Cela fait longtemps que je ne me suis livrée à mes
petites réflexions sur le thé au Japon. En voici d'actualité, avec la question
de la course au shincha.
Il y a au Japon une ferveur particulière pour ce qui est
nouveau, pour les produits de saison, que l'on dit "shun" 旬. Cela est
particulièrement vrai dans la région de Tôkyô. Ainsi, on fait la course au thé
nouveau. Le département de Kagoshima, de par sa position géographique
méridionale a fait le choix de miser sur des cultivars hâtifs, Yutaka-midori en
premier, pour être le plus en avance sur le marché. La petite île de
Tanegashima, plus au sud encore, mise sur des cultivars encore plus hâtifs.

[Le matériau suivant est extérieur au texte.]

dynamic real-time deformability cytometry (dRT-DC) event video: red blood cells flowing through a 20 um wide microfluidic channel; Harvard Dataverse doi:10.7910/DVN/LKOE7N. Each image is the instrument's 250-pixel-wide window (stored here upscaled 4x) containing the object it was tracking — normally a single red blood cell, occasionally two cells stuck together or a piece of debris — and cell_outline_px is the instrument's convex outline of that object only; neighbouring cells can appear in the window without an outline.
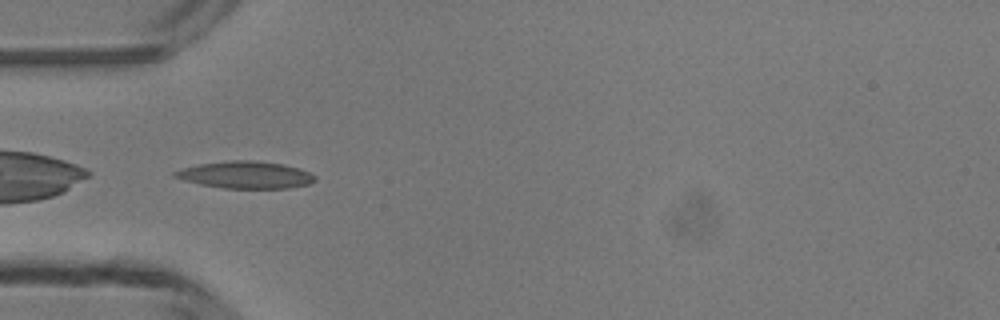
{"species": "common noctule bat (a hibernating species)", "species_latin": "Nyctalus noctula", "temperature_condition": "room temperature", "stored_images_in_passage": 32, "camera_frame_rate_fps": 3000, "um_per_image_px": 0.085, "animal": {"sex": "male", "body_mass_g": 13.3}, "frame": {"image": 1, "passage_image": 1, "time_ms": 0.0, "image_size_px": [1000, 320], "cell_outline_px": [[316, 180], [308, 184], [288, 188], [224, 188], [200, 184], [184, 180], [172, 176], [172, 172], [184, 168], [200, 164], [228, 160], [252, 160], [284, 164], [300, 168], [316, 176]], "centroid_in_image_um": [20.88, 14.86], "position_along_channel_um": 64.1, "area_um2": 22.08}}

De cette manière, détaillants et grossistes commencent au
plus tôt leur saison avec les thés de Kagoshima, essentiellement de l'énorme
région productrice en plaine de Minami Satsuma (Makurazaki, Chiran, etc) qui
donne les plus hâtifs (si l'on fait exception de Tanegashima et Yakushima) et
la majorité de la production du département. Cette petite course bat son plein
chaque année, et c'est parfait sauf quand il y a incident de parcours. Cette
année, au début du mois d'avril, une formidable tempête a frappé tout le Japon,
faisant entre autre de gros dégâts sur les jeunes feuilles des théiers hâtifs du sud de Kagoshima. Ainsi, outre le retard dû à l'hiver long, tout ce qui
sort sur le marché de ces produits hâtifs est de mauvaise qualité.
En effet, le premier shincha de chez Y., à 2000 JPY,
sorti bien avant l'équivalent chez les autres chaines, est assez lamentable. Le
2000 JPY de Maruyama-en, plutôt en dessous en comparaison des années précédentes
reste juste acceptable, en revanche, le 1500, arrivé en boutique ce matin est
une véritable horreur. J'ai eu beau le préparer de différentes manières, mais
c'est toujours la même chose, une saveur sucrée arrive en bouche mais disparait
en une seconde pour laisser la place à des saveurs parasites piquantes et
amères. C'est comme un exemple fait pour montrer ce que donne un thé fabriqué
avec des feuilles abimées !
Est-ce que le jeu en vaut la chandelle ? Pour toutes ces
chaines, il est difficile de se placer face à la concurrence si le shincha
arrive trop en retard, mais quand cette course au primeur se fait au détriment
de la qualité, on peut avoir de sérieux doutes.
Être Nihoncha Instructor est un très beau sésame qui
permet d'être mis en relation avec la crème des professionnels, des gens
sérieux et très exigent, qui ne sont généralement pas très pressés de mettre la
main sur le premières choses arrivant sur le marché. Pas de course au shincha,
mais une course à la qualité. Certes les thés hâtifs passent à la trappe, mais
il y aura de bonnes choses après dans les grandes plaines du sud de Kagoshima,
et le 20, les récoltes manuelles ont commencées dans les montagnes de Kirishima.
En même, le risque sur les marchés, c'est de trop
attendre, attendre, et finalement, rien de meilleur ne vient. Durs dilemmes !
Bien sûr, on voudrait bien avoir rapidement des thés
nouveaux à proposer aux clients qui attendent, mais le thé de ce matin refroidi
les ardeurs, il apprend la patience. Après tout, le thé est un produit de la nature.
Surtout que l'idée du "shincha, saveurs dont on ne
peut se délecter qu'au printemps" est fortement ancrée dans les esprits,
mais est pourtant bien obsolète avec les techniques modernes de conservation.